つまり美女たちは引く手あまたのため、面接へ行けばほぼ確実に高時給で採用されます。そこで優遇制度を利用し、時給数万円で保証期間だけ働き、打ち切りになりそうなところで退店→次へ行くという“転々虫”が、都会にはゴロゴロ存在するのです。

有名歓楽街のお店で保証を糧にマッタリとした毎日を過ごし、お金がなくなったらまた働くなんてちょっぴり羨ましいもの。けれども、いずれ行きつくところもなくなれば見事に八方塞がりなので、あまり“右へならえ”するべき例ではありません。

場繋ぎのために夜職を始めたアユミさんの現在は、派遣社員×キャバクラの掛け持ち生活。昼職優先のためランクを一気に落とし、無理をせず働いているとのこと。
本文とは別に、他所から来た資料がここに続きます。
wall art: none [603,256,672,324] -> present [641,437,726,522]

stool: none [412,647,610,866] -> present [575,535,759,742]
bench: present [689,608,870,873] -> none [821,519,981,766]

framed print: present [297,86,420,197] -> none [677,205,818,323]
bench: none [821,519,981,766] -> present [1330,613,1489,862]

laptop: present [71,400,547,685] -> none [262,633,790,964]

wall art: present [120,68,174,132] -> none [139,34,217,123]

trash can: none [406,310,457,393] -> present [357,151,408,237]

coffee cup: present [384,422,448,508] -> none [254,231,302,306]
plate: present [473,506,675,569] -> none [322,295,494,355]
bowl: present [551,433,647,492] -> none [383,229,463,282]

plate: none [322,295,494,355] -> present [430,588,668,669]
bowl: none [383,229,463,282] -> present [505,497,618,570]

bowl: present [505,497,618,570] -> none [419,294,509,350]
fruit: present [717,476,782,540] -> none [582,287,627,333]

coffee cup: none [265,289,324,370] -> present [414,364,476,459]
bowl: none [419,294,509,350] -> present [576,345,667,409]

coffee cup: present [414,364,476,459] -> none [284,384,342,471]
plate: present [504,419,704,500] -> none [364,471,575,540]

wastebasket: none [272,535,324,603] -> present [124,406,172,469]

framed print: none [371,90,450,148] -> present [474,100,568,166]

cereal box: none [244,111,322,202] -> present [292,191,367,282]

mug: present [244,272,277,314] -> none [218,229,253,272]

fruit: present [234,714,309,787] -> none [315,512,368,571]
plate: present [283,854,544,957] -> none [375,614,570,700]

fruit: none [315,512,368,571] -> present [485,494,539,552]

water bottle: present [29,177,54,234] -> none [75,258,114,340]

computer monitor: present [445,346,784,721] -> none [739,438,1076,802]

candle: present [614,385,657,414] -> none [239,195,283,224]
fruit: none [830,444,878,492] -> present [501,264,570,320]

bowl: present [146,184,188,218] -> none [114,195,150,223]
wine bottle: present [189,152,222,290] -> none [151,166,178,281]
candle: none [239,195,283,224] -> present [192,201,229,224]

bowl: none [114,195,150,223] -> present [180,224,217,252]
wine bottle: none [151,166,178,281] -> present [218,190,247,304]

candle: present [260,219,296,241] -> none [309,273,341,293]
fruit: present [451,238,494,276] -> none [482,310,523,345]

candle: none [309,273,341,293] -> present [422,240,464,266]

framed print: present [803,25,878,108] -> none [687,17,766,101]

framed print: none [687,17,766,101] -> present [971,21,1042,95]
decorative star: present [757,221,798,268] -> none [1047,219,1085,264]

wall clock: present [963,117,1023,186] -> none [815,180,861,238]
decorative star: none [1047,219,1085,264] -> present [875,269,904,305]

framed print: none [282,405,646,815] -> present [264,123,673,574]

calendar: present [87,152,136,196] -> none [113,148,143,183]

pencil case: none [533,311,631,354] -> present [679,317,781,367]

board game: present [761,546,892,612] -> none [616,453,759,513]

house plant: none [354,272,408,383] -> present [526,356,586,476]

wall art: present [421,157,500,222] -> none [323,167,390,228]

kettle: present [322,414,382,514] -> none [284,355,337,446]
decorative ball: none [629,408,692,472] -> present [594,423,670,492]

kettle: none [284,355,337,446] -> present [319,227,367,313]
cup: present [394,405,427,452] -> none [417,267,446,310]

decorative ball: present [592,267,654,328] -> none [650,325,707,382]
『昼職があるからノルマなし、週1~2日の条件で採用してもらいました。本当は夜一本ならもっともっと時給が出たっぽいけど、有名店で地獄を見たから欲張る気も起きず……。今の店で営業の仕方とか接客方法をイチから教えてもらい、ようやく最近売り上げが100万円乗ったんです。でも、100万売り上げても給料はだいたい半分くらい。月収1000万なんて、本当に夢のまた夢。マジでそんなコ、キャバでは一握りしかいませんって』

給料システムと時給や出勤人数、そしてお店によって還元率は異なりますが、それでも相当売り上げない限り大きく手元には残らないのが飲み屋のキビしさです。最後に彼女は「高時給で転々しまくって、金持ちの彼氏や太いパパ見つけた方がラクだとは思いますよ。そういうコ、いっぱいいるみたいなんで」と苦笑いしながら語るのでした。

◆たかなし亜妖(たかなし・あや)

元セクシー女優のシナリオライター・フリーライター。2016年に女優デビュー後、2018年半ばに引退。ゲーム会社のシナリオ担当をしながらライターとしての修業を積み、のちに独立。現在は企画系ライターとしてあらゆるメディアで活躍中。